Work order A:
Can you extract, word for word, the part of the West Seattle Bridge update that opens with the words containing "ACCEPTING REPAIR BIDS: Along" and closes with "Benefit District ($8M)"?
Work order B:
How would the West Seattle Bridge update go on? Continue it from the point where it stops.

Start of Passage provided

Throughout the day, we’ve been observing the one-year anniversary of the West Seattle Bridge’s sudden, shocking closure. One last report as promised: So what’s happening now?
(Slide from presentation at this month’s Community Task Force meetingO
REPAIR DESIGN: SDOT‘s consulting firm WSP is designing the repair work that is expected to start this fall. The design work reached the 30 percent milestone earlier this month.
ACCEPTING REPAIR BIDS: Along with the design milestone, the city announced that it is accepting bids from prospective contractors to handle work on both the high and low bridges. That process is under way now; the deadline for submissions is April 12th.
SEEKING REPAIR FUNDING: The price tag SDOT has announced for its entire “program” – including high and low bridge repairs and traffic mitigation – is $175 million. When that figure was announced, we asked SDOT for a breakdown of where the money’s coming from, and this was the reply:
SDOT has secured $124M in funding sources, including:
Federal grants ($14.4M for high bridge rehabilitation and $1.5M for Reconnect West Seattle)
Seattle Transportation Benefit District ($8M)
City of Seattle REET-backed bonds ($100M)We are actively seeking federal grants, such as Infrastructure for Rebuilding America (INFRA), and local partnership funding opportunities. We are closely monitoring the development of potential Washington State transportation packages.

End of Passage provided
Start of Data for analysis

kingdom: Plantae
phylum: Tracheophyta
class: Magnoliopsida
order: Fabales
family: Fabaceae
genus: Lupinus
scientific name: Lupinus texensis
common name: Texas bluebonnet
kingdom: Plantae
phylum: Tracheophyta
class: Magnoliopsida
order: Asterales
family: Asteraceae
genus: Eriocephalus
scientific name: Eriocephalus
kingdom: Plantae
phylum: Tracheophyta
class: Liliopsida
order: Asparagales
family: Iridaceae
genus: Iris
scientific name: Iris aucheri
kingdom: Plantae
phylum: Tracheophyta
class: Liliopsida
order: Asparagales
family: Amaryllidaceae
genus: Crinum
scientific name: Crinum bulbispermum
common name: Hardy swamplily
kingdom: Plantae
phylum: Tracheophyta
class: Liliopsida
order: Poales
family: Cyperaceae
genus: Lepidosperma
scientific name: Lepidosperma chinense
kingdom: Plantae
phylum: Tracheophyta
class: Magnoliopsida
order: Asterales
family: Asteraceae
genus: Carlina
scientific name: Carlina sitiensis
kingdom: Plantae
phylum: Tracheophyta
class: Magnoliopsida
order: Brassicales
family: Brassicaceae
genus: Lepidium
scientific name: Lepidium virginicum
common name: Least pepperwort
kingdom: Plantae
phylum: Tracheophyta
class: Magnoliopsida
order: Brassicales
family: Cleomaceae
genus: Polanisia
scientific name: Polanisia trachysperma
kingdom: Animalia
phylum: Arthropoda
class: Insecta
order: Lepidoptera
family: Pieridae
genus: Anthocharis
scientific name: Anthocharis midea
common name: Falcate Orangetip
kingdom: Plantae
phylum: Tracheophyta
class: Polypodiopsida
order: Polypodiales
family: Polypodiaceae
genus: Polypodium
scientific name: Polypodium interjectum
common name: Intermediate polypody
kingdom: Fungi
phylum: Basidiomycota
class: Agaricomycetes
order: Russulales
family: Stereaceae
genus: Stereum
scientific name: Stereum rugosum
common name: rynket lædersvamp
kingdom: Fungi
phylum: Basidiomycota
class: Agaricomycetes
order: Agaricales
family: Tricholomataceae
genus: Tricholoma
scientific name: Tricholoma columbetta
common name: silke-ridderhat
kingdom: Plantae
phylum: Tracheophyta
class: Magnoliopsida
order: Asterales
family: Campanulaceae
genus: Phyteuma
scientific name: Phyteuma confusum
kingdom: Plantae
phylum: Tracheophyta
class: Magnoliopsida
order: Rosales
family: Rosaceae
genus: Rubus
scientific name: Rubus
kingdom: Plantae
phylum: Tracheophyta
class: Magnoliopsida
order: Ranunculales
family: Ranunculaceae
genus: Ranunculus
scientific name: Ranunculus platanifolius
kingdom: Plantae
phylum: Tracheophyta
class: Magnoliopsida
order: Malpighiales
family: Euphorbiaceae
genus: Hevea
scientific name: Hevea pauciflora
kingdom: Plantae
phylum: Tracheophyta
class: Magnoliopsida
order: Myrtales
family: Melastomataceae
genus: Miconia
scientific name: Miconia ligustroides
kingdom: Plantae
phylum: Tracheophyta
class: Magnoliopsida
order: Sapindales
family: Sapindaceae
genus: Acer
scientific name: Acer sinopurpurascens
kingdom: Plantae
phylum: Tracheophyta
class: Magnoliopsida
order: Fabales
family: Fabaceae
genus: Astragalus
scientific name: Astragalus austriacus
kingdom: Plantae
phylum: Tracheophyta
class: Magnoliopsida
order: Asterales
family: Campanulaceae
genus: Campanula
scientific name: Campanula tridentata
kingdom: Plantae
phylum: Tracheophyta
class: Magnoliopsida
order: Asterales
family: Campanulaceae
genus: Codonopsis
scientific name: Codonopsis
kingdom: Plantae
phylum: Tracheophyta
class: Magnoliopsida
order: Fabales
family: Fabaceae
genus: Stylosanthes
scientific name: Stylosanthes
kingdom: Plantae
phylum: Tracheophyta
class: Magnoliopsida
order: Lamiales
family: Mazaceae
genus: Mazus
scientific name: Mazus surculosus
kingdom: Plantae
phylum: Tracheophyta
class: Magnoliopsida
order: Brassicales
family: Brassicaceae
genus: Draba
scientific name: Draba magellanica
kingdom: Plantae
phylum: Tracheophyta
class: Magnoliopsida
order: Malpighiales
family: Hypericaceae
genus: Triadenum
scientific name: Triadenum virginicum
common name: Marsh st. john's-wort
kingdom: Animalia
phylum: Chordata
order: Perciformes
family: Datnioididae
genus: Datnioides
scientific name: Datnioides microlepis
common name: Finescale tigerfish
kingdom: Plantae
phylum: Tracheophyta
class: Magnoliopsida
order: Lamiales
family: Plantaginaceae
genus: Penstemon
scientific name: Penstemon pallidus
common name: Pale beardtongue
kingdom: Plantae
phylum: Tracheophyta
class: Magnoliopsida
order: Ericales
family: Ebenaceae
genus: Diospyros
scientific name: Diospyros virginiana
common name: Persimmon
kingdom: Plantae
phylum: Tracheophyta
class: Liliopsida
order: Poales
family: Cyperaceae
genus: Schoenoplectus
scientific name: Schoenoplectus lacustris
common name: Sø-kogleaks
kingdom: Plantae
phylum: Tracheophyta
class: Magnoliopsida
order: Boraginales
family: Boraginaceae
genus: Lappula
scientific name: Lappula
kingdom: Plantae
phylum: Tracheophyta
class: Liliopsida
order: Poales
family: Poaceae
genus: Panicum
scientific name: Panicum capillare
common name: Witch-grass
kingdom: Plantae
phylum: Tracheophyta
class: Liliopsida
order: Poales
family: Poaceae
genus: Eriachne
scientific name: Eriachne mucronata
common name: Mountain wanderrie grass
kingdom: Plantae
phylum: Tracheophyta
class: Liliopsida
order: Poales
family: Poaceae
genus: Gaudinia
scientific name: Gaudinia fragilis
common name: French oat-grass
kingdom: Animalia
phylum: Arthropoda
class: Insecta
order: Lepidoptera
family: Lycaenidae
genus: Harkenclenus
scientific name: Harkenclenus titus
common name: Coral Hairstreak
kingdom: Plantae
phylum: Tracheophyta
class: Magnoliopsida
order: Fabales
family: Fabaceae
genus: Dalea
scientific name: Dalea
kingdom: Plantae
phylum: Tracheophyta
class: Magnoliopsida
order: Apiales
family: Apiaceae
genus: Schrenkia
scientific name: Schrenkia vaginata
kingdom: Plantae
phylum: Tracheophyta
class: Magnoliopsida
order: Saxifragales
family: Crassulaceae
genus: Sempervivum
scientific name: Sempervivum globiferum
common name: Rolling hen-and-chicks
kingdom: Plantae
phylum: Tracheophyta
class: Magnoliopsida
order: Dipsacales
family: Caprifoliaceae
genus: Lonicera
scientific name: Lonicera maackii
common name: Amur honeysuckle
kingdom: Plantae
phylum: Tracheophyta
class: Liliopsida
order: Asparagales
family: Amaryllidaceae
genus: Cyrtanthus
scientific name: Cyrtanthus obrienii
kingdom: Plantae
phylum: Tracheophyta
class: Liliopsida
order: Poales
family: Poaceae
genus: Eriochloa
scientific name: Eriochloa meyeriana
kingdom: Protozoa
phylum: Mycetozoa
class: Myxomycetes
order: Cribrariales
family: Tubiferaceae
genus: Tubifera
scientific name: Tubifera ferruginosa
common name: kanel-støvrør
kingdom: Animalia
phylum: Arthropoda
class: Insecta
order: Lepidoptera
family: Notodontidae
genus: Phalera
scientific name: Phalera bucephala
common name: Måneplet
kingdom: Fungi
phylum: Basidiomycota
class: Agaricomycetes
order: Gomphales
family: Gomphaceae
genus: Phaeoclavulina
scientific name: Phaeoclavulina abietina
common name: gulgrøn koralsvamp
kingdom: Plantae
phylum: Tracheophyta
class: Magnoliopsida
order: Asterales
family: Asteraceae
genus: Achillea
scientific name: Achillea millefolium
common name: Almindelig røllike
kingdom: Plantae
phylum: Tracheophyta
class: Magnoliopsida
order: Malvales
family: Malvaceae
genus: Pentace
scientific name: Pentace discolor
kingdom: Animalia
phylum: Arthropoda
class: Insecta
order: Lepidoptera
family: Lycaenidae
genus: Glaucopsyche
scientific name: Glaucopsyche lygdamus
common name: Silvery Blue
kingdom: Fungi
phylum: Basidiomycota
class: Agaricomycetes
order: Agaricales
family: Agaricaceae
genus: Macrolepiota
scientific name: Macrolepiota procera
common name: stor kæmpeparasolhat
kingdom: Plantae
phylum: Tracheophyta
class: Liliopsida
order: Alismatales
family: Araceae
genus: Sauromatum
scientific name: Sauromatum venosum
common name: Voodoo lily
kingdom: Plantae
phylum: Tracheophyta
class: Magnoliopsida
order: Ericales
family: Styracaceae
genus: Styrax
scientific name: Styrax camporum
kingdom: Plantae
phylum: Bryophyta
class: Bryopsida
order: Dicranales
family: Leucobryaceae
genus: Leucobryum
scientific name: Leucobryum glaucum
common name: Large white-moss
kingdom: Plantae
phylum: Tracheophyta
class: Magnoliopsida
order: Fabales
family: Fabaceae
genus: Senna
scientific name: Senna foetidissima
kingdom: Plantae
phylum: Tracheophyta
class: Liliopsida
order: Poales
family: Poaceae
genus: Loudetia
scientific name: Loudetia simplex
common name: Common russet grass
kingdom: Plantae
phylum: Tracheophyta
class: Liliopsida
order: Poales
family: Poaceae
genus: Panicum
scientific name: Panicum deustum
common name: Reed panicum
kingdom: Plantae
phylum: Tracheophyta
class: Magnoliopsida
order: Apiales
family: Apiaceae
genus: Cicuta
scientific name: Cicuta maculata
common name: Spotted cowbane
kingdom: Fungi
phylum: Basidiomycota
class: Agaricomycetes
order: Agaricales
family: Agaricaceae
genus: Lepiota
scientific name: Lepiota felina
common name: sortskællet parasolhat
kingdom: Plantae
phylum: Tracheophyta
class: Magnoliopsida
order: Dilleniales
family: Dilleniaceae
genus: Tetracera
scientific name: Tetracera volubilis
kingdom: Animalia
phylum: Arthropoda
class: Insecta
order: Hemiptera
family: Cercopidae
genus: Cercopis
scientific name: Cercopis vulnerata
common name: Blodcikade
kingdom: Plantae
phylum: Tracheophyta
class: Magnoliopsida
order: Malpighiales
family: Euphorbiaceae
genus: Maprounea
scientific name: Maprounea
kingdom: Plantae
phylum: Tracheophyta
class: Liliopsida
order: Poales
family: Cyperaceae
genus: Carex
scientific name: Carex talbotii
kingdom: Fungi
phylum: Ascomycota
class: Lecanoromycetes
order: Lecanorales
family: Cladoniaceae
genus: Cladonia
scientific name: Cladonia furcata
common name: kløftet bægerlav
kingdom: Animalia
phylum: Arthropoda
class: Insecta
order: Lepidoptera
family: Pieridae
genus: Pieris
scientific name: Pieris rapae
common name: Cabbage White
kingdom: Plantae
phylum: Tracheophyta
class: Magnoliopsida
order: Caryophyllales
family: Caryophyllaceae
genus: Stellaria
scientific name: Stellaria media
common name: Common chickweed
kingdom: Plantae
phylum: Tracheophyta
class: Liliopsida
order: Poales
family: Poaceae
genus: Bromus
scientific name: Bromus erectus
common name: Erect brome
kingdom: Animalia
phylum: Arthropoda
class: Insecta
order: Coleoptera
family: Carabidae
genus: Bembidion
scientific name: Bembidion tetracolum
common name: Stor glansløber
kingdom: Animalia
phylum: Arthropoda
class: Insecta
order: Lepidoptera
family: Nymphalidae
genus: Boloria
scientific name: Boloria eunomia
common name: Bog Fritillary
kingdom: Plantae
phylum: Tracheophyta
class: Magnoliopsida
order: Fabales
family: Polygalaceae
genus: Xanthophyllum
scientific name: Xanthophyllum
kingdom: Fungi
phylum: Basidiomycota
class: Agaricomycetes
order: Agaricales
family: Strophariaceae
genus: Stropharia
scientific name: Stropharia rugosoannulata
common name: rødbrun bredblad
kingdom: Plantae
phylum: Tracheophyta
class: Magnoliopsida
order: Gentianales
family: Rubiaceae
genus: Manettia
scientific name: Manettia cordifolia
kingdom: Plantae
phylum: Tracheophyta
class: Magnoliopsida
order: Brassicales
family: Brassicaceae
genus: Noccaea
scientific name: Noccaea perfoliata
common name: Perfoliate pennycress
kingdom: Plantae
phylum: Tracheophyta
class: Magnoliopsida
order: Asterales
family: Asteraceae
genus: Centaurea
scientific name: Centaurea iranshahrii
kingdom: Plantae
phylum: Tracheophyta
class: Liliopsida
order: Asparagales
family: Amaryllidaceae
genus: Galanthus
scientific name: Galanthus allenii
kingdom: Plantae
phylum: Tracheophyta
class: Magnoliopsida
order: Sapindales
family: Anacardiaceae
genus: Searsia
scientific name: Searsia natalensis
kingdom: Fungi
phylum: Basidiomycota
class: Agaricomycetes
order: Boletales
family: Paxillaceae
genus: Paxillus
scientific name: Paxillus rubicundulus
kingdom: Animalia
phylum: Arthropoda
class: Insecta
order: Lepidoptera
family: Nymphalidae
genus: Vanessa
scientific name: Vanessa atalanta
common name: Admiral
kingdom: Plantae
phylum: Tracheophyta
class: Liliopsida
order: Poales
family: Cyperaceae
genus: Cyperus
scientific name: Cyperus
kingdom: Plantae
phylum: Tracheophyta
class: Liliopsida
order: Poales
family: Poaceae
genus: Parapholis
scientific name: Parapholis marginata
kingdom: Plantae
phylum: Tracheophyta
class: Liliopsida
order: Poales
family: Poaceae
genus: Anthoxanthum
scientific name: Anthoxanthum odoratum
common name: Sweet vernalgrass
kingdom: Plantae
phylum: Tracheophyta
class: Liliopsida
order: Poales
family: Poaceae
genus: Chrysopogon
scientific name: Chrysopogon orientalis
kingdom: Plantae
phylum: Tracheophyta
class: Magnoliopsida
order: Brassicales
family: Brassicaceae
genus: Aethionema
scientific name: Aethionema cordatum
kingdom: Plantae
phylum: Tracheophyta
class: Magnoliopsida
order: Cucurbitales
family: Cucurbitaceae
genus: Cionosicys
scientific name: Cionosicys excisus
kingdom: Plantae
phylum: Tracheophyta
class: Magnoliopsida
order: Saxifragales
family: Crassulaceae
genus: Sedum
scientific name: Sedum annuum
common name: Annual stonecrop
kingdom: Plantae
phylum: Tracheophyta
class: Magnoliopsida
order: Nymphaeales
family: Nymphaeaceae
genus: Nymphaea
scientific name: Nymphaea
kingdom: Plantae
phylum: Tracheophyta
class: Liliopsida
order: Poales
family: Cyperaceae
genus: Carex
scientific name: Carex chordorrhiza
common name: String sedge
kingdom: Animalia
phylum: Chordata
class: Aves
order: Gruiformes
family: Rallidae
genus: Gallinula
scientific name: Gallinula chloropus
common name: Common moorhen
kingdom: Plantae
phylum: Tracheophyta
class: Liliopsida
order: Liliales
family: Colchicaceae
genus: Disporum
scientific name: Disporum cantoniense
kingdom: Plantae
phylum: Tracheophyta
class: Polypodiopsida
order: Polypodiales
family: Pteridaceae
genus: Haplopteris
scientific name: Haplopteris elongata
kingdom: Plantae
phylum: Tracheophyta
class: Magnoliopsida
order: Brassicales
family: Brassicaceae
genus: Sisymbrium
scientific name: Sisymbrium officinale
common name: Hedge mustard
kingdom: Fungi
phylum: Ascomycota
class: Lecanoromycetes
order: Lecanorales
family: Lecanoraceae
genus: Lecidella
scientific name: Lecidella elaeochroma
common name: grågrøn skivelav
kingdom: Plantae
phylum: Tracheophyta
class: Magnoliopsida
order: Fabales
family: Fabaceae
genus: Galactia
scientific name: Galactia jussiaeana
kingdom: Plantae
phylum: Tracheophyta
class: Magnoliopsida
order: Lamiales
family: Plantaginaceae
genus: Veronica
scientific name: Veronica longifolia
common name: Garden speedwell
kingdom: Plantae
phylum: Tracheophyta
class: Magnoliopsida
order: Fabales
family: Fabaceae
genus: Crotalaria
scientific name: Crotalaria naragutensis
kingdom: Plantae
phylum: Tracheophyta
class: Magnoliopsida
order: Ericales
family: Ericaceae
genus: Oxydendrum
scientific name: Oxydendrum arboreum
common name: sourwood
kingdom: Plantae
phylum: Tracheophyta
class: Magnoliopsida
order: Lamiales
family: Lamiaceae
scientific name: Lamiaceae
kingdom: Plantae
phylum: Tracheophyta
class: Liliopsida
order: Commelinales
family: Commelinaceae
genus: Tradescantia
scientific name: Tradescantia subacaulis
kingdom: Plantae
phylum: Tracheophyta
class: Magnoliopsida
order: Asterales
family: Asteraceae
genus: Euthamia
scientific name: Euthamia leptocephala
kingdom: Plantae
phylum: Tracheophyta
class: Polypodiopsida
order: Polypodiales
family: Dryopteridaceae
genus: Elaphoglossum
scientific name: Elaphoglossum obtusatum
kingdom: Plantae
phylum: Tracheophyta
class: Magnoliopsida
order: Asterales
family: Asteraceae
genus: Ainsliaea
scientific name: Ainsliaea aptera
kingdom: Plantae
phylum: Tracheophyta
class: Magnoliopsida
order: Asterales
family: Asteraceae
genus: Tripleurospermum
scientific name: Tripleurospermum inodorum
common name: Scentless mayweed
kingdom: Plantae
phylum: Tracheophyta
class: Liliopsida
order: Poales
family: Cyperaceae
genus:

End of Data for analysis

Task answer A:
ACCEPTING REPAIR BIDS: Along with the design milestone, the city announced that it is accepting bids from prospective contractors to handle work on both the high and low bridges. That process is under way now; the deadline for submissions is April 12th.
SEEKING REPAIR FUNDING: The price tag SDOT has announced for its entire “program” – including high and low bridge repairs and traffic mitigation – is $175 million. When that figure was announced, we asked SDOT for a breakdown of where the money’s coming from, and this was the reply:
SDOT has secured $124M in funding sources, including:
Federal grants ($14.4M for high bridge rehabilitation and $1.5M for Reconnect West Seattle)
Seattle Transportation Benefit District ($8M)

Task answer B:
INFRA is a federal grant program administered by USDOT. The grant is for highway and freight projects of regional significance. We are requesting $17-21M for the West Seattle Bridge Program.
This new post on SDOT Blog gets into details of the INFRA application, and invites you to sign on to a “community letter” of support.
RECONNECT WEST SEATTLE PROJECTS: On and around the detour routes, SDOT has a long list of small-ish projects it’s working through, from traffic-calming to pothole-filling.
ENCOURAGING MODE-SHIFT: The city also continues to warn that as schools, businesses, and offices reopen, traffic will become unbearable unless some people mode-shift to non-single-occupancy-car travel at least part of the time.
(Bicycle rack on West Seattle Water Taxi – photo by Paul Dieter)
Ideally, the city says, the single-occupancy car’s share of daily travel would be down to 35 percent while the bridge is out – less than half its pre-closure, pre-pandemic 81 percent share.
SO WHEN WILL THE BRIDGE REOPEN? SDOT first said on April 15, 2020, that it didn’t expect the bridge to reopen before 2022. That was 7 months before the mayor’s November 19, 2020 decision to repair rather than replace. Now, four months after that, the estimated reopening date remains “mid-2022.”